======== Texto de lectura ========
Hace solo unos días fuimos testigos de algo incómodo en la inteligencia artificial: la tecnología no es neutral. Los modelos de IA avanzados, como los desarrollados por Anthropic, fueron desactivados por órdenes de seguridad nacional de Estados Unidos, utilizando argumentos de control de exportación. La directriz imponía impedir su uso por parte de “ciudadanos extranjeros”. Dado la imposibilidad técnica de distinguir la nacionalidad de cada usuario en tiempo real, la única alternativa fue apagar los modelos, dejando de estar disponibles capacidades que parecían globales para todas las personas y organizaciones.
Lo que hemos presenciado no es un incidente aislado, sino una señal clara de la geopolítica de la IA. Se rompe una de las premisas clave de la economía digital: la de que la tecnología es neutral y siempre disponible. Lo que se consideraba infraestructura global hoy comienza a comportarse como infraestructura estratégica, sujeta a reglas, intereses y decisiones políticas que trascienden a quienes usan los modelos de IA.
Este desarrollo se suma al contexto de una creciente brecha de adopción de IA. Según reportes de industria, una significativa diferencia se observa entre el norte global y el sur global, lo que no es solo una disparidad tecnológica, sino un indicador de diferencia en la productividad y la competitividad en el uso de la IA generativa.
======== Registros mostrados ========
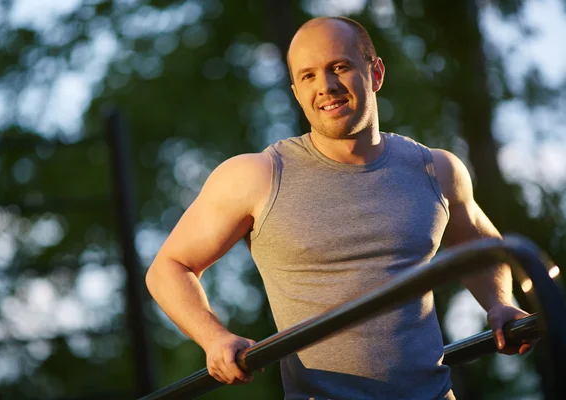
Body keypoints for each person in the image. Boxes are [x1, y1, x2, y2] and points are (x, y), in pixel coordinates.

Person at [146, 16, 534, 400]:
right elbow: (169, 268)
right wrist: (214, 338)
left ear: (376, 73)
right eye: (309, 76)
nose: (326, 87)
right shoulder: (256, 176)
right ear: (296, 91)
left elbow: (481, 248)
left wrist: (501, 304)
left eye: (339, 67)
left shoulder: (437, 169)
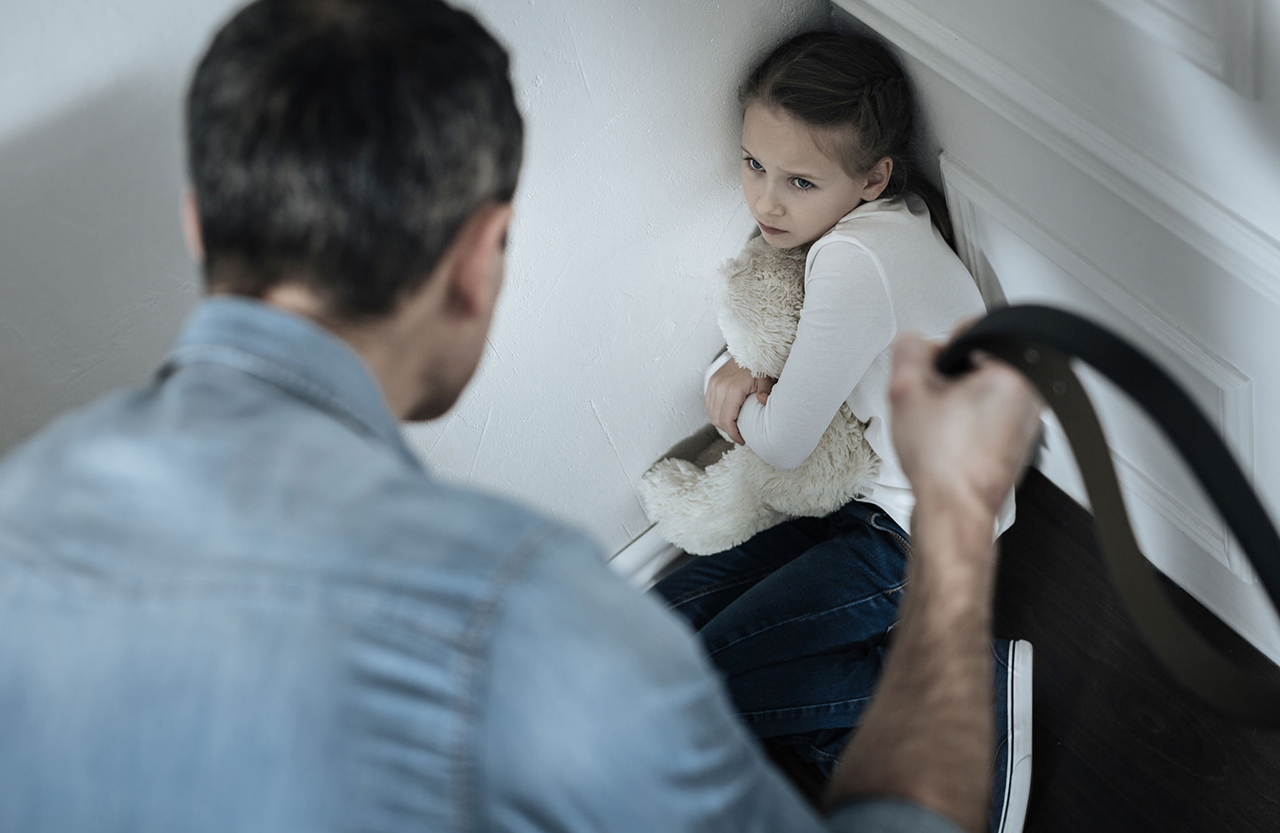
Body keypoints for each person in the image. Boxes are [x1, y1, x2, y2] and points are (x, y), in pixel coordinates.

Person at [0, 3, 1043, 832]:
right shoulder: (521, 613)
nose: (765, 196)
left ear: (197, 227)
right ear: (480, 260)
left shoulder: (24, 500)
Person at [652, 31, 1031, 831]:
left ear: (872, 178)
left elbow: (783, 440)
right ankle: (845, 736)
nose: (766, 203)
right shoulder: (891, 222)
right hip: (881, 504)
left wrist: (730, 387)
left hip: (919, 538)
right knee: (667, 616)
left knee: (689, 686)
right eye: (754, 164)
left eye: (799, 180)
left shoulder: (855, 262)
========
======== Registros mostrados ========
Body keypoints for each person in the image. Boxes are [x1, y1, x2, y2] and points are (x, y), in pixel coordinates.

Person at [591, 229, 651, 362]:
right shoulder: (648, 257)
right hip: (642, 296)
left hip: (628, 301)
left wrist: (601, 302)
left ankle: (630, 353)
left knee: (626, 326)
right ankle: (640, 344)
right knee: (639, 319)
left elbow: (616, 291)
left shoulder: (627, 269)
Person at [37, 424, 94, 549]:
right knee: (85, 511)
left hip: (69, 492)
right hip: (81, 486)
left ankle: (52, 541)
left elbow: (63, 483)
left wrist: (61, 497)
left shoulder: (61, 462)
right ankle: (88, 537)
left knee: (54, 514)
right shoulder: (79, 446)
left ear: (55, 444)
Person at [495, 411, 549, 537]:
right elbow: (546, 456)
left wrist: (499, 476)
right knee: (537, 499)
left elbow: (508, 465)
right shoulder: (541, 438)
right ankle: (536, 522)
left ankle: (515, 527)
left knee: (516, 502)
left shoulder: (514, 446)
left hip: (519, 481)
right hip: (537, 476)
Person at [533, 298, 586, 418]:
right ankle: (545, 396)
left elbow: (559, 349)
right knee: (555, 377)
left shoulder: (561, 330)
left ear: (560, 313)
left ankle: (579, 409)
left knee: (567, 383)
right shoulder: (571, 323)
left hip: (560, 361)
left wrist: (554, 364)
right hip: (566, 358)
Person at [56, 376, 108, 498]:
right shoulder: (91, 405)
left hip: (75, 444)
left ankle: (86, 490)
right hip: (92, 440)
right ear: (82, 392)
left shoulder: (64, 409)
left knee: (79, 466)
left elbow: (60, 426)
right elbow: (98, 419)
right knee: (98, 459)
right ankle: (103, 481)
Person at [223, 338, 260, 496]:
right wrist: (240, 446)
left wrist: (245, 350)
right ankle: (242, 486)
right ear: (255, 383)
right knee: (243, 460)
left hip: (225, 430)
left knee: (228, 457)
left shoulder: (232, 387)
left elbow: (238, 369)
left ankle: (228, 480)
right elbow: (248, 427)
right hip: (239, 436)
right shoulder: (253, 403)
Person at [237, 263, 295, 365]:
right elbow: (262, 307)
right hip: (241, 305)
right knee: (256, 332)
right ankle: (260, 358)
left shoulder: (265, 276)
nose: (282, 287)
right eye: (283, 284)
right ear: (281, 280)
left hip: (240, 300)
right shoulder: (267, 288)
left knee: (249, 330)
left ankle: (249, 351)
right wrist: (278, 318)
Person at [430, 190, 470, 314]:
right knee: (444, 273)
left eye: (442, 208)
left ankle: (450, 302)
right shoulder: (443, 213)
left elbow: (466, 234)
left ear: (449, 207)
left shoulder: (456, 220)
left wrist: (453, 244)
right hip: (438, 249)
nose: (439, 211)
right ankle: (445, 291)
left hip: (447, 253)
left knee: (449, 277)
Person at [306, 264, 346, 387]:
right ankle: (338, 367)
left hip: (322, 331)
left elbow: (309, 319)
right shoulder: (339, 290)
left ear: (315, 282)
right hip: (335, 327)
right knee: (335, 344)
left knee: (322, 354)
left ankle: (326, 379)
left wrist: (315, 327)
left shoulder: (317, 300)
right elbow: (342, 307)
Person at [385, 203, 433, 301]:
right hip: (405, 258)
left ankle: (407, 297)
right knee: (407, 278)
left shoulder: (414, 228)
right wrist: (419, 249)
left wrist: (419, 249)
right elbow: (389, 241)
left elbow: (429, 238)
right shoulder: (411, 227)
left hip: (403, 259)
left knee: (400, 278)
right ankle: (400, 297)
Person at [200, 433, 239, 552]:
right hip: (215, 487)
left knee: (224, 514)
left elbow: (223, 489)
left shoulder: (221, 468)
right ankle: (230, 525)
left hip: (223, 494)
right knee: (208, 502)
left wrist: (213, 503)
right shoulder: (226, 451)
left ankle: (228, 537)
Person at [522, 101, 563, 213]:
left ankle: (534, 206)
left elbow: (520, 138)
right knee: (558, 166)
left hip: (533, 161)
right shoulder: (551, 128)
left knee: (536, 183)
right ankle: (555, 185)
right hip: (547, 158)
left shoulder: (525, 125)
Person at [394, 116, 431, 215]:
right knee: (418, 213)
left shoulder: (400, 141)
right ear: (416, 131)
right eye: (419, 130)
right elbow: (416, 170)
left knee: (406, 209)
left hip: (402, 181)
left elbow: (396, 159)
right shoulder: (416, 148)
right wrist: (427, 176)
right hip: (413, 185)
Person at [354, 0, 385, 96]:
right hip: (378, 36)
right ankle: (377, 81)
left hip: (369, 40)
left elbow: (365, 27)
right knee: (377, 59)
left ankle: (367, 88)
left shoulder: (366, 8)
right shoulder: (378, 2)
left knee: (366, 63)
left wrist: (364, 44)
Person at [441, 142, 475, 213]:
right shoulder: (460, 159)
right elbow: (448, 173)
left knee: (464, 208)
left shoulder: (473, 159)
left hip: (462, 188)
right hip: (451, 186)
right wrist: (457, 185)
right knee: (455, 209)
========
» **Ejercicios**:
1. Transcribe literalmente el fragmento del texto sobre la geopolítica de la IA que va de "Este desarrollo se" a "la IA generativa.", ambos incluidos.
2. Resume en una o dos oraciones el párrafo del texto sobre la geopolítica de la IA que empieza con "Lo que hemos presenciado no es un incidente aislado" y conserva sus datos principales.

» **Respuestas por tarea**:
1.
Este desarrollo se suma al contexto de una creciente brecha de adopción de IA. Según reportes de industria, una significativa diferencia se observa entre el norte global y el sur global, lo que no es solo una disparidad tecnológica, sino un indicador de diferencia en la productividad y la competitividad en el uso de la IA generativa.

2. Lo ocurrido no es un hecho aislado, sino una señal de la geopolítica de la IA. Cae la premisa de que la tecnología es neutral y siempre está disponible, y lo que era infraestructura global empieza a funcionar como infraestructura estratégica, sujeta a reglas, intereses y decisiones políticas que trascienden a quienes usan los modelos.